__Directive__
Write out every line of text in the records below exactly, and leave the pictures out of your answer.

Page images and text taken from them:
_ _ _ _ _
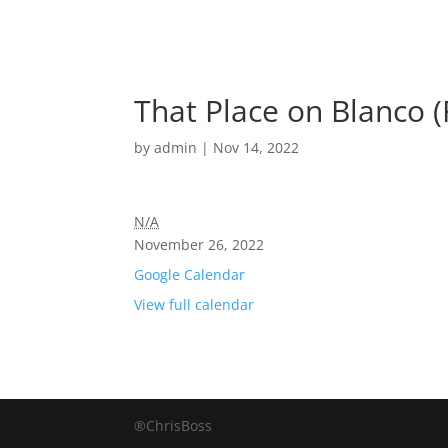
That Place on Blanco 
by
admin
|
Nov 14, 2022
N/A
November 26, 2022
Google Calendar
View full calendar
®ChrisBoss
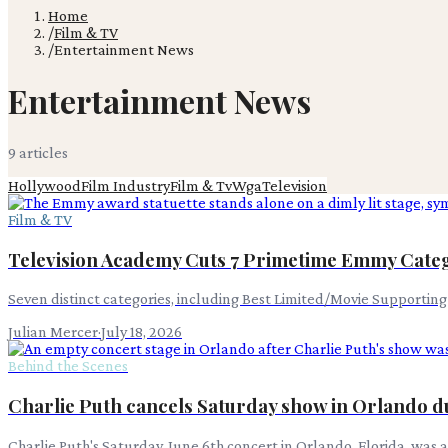
Home
/
Film & TV
/
Entertainment News
Entertainment News
9
article
s
Hollywood
Film Industry
Film & Tv
Wga
Television
Film & TV
Television Academy Cuts 7 Primetime Emmy Categ
Seven distinct categories, including Best Limited/Movie Supportin
Julian Mercer
·
July 18, 2026
Behind the Scenes
Charlie Puth cancels Saturday show in Orlando du
Charlie Puth's Saturday, June 6th concert in Orlando, Florida, was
_ _ _ _ _
__Answer for the task__
That Place on Blanco 
by
admin
|
Nov 14, 2022
N/A
November 26, 2022
Google Calendar
View full calendar
®ChrisBoss
Home
/
Film & TV
/
Entertainment News
Entertainment News
9
article
s
Hollywood
Film Industry
Film & Tv
Wga
Television
Film & TV
Television Academy Cuts 7 Primetime Emmy Categ
Seven distinct categories, including Best Limited/Movie Supportin
Julian Mercer
·
July 18, 2026
Behind the Scenes
Charlie Puth cancels Saturday show in Orlando du
Charlie Puth's Saturday, June 6th concert in Orlando, Florida, was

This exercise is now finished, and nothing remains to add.